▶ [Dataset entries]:
○ ○ ○ ○
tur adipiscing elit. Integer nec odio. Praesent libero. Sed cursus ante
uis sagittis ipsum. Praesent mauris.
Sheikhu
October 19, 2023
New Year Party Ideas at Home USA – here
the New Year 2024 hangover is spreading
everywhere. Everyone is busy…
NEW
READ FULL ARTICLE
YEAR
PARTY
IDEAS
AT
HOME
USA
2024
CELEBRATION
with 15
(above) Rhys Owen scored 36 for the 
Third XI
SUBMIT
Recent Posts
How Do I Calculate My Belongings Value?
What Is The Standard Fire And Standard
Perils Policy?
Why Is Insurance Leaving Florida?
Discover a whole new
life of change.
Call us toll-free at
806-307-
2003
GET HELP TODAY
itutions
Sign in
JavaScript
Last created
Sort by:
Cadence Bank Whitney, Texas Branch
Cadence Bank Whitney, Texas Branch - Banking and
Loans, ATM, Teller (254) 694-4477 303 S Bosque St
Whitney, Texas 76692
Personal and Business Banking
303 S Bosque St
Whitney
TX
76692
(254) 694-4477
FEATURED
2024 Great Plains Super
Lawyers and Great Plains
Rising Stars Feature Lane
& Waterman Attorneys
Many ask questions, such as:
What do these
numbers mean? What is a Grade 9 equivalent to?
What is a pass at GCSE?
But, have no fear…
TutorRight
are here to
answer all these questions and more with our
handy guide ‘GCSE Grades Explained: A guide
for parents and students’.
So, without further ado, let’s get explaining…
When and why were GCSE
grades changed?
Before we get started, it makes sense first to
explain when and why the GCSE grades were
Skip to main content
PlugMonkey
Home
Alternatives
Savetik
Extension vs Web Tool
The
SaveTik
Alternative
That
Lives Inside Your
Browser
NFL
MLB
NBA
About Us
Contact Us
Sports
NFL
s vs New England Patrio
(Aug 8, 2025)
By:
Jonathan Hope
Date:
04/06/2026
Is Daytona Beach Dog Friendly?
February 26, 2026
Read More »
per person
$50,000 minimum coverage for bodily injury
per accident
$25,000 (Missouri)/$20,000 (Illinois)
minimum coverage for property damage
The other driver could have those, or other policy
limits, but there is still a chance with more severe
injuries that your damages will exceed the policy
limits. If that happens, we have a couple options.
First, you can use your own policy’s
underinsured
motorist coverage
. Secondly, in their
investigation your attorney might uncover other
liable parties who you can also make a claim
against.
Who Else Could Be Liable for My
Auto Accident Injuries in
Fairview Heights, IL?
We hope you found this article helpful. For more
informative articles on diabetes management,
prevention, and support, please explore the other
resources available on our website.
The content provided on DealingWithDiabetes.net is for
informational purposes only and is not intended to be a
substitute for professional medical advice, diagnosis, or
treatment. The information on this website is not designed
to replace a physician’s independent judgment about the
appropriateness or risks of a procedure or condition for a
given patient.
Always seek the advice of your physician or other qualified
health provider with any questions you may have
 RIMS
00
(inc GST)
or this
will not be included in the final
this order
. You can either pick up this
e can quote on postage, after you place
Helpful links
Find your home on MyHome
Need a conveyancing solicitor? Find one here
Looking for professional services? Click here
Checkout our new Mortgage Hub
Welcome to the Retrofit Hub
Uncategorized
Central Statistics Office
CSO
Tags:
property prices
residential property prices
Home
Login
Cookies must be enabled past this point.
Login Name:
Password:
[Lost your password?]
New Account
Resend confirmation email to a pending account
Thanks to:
○ ○ ○ ○
Take the line above containing "injuries that your", the line containing "informative articles on", and all lines in between, and copy them exactly without anything else.

▶ [Solution to this exercise]:
injuries that your damages will exceed the policy
limits. If that happens, we have a couple options.
First, you can use your own policy’s
underinsured
motorist coverage
. Secondly, in their
investigation your attorney might uncover other
liable parties who you can also make a claim
against.
Who Else Could Be Liable for My
Auto Accident Injuries in
Fairview Heights, IL?
We hope you found this article helpful. For more
informative articles on diabetes management,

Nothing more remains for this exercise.